• **Prompt**
Please retype the records below exactly, omitting any images.

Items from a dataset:
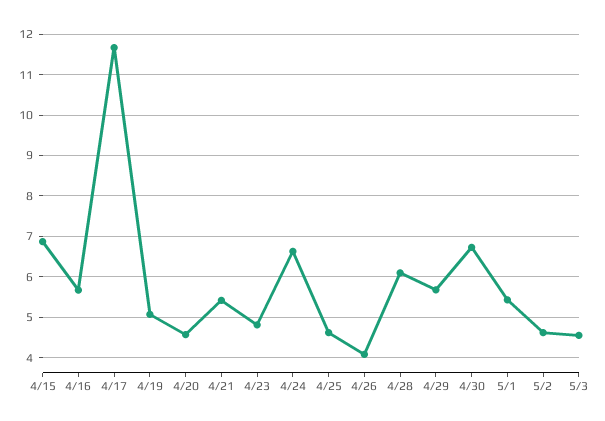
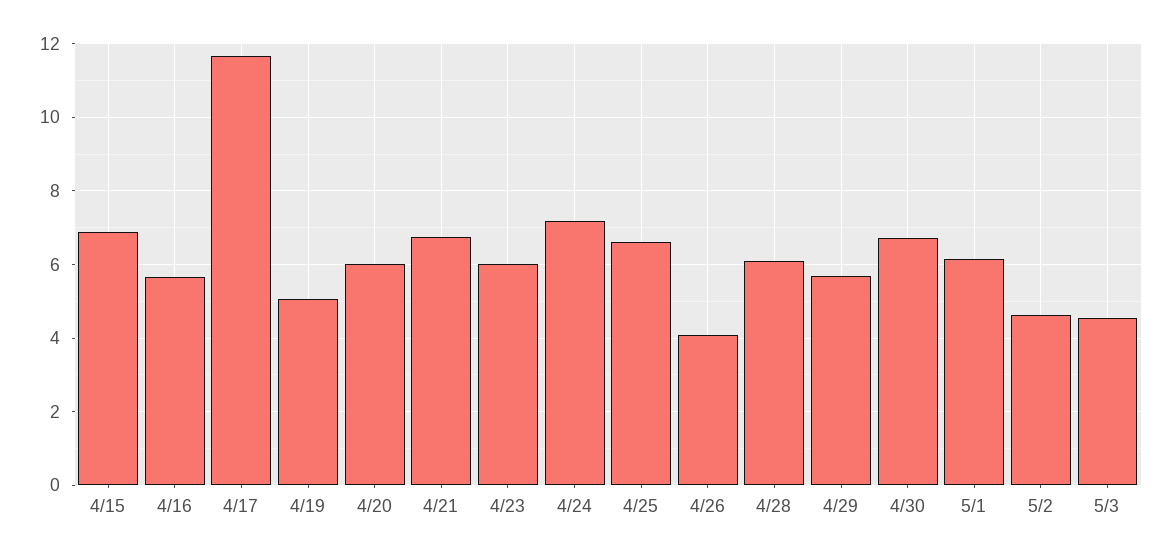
  {
    "4/15": 6.8,
    "4/16": 5.6,
    "4/17": 11.6,
    "4/19": 5,
-   "4/20": 4.6,
+   "4/20": 6,
-   "4/21": 5.4,
+   "4/21": 6.8,
-   "4/23": 4.8,
+   "4/23": 6,
-   "4/24": 6.6,
+   "4/24": 7.2,
-   "4/25": 4.6,
+   "4/25": 6.6,
    "4/26": 4,
    "4/28": 6.2,
    "4/29": 5.6,
    "4/30": 6.8,
-   "5/1": 5.4,
+   "5/1": 6.2,
    "5/2": 4.6,
    "5/3": 4.6
  }

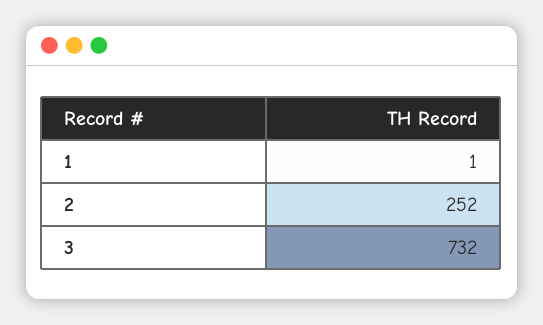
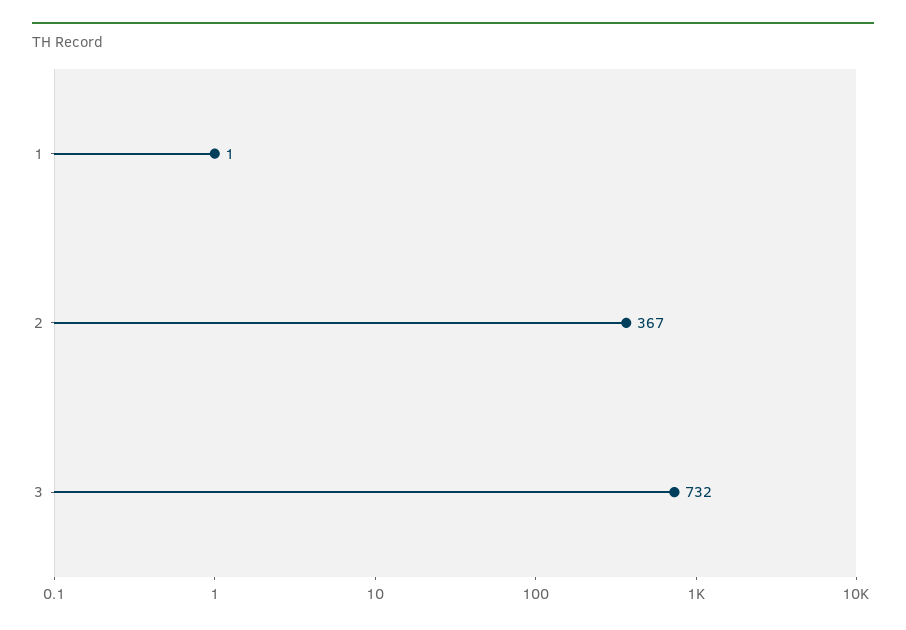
  {
    "1": 1,
-   "2": 252,
+   "2": 367,
    "3": 732
  }

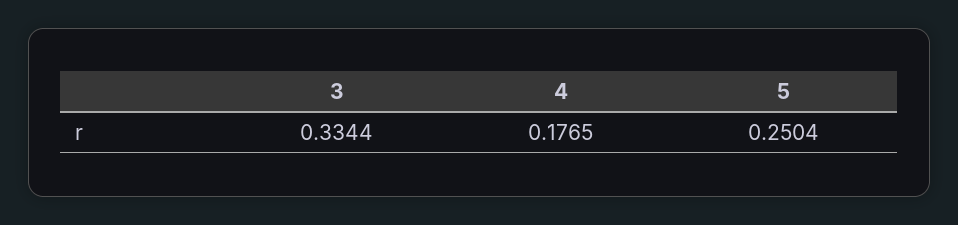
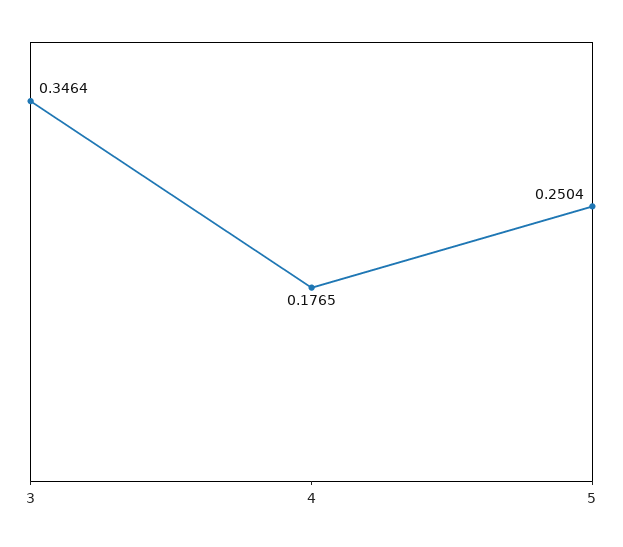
  {
-   "3": 0.3344,
+   "3": 0.3464,
    "4": 0.1765,
    "5": 0.2504
  }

• **Task solution**
  {
    "4/15": 6.8,
    "4/16": 5.6,
    "4/17": 11.6,
    "4/19": 5,
-   "4/20": 4.6,
+   "4/20": 6,
-   "4/21": 5.4,
+   "4/21": 6.8,
-   "4/23": 4.8,
+   "4/23": 6,
-   "4/24": 6.6,
+   "4/24": 7.2,
-   "4/25": 4.6,
+   "4/25": 6.6,
    "4/26": 4,
    "4/28": 6.2,
    "4/29": 5.6,
    "4/30": 6.8,
-   "5/1": 5.4,
+   "5/1": 6.2,
    "5/2": 4.6,
    "5/3": 4.6
  }

  {
    "1": 1,
-   "2": 252,
+   "2": 367,
    "3": 732
  }

  {
-   "3": 0.3344,
+   "3": 0.3464,
    "4": 0.1765,
    "5": 0.2504
  }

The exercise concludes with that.